#### Task item
Starting with the line containing "ράσα μου δεν" and going on through the line containing "Verso un sonno più tranquillo", return the lines of the data below exactly, and only those.

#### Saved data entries
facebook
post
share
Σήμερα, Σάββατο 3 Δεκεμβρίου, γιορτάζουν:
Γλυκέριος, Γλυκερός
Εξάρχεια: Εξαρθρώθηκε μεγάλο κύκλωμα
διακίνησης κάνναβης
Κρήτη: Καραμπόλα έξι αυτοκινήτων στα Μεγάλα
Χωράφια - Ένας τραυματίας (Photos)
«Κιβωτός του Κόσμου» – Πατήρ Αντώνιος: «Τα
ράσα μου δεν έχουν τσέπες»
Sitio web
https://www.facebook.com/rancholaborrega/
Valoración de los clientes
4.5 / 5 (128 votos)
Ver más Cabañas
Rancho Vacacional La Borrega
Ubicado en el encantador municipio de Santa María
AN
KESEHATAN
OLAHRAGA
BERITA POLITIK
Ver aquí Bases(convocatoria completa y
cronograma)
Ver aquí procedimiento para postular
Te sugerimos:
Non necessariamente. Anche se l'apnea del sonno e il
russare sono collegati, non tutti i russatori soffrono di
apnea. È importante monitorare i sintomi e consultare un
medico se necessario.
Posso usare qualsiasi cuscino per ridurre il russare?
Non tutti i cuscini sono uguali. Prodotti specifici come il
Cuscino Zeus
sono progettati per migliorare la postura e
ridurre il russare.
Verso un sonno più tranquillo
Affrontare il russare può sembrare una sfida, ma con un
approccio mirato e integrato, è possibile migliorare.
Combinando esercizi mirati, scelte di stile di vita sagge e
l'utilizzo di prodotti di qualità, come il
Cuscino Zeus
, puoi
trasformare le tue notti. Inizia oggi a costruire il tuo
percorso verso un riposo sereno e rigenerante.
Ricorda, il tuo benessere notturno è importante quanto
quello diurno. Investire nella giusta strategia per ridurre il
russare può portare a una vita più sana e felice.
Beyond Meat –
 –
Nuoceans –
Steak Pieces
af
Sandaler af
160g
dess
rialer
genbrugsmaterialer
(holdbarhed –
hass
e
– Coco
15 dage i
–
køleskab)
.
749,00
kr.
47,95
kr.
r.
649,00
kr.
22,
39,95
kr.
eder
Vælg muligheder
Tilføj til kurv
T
* * *
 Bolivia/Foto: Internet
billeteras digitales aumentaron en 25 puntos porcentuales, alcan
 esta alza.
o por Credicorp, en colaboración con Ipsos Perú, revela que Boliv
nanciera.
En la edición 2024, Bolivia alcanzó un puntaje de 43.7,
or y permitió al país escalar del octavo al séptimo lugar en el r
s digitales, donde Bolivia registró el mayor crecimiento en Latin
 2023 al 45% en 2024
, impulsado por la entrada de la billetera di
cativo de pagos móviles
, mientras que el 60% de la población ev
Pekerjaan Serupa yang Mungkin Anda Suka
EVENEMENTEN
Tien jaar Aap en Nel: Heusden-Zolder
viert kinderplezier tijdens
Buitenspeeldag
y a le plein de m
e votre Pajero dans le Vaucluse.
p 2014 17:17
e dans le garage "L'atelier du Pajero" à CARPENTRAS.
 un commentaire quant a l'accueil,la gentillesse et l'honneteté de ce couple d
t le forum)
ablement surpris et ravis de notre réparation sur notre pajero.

#### Answer box
ράσα μου δεν έχουν τσέπες»
Sitio web
https://www.facebook.com/rancholaborrega/
Valoración de los clientes
4.5 / 5 (128 votos)
Ver más Cabañas
Rancho Vacacional La Borrega
Ubicado en el encantador municipio de Santa María
AN
KESEHATAN
OLAHRAGA
BERITA POLITIK
Ver aquí Bases(convocatoria completa y
cronograma)
Ver aquí procedimiento para postular
Te sugerimos:
Non necessariamente. Anche se l'apnea del sonno e il
russare sono collegati, non tutti i russatori soffrono di
apnea. È importante monitorare i sintomi e consultare un
medico se necessario.
Posso usare qualsiasi cuscino per ridurre il russare?
Non tutti i cuscini sono uguali. Prodotti specifici come il
Cuscino Zeus
sono progettati per migliorare la postura e
ridurre il russare.
Verso un sonno più tranquillo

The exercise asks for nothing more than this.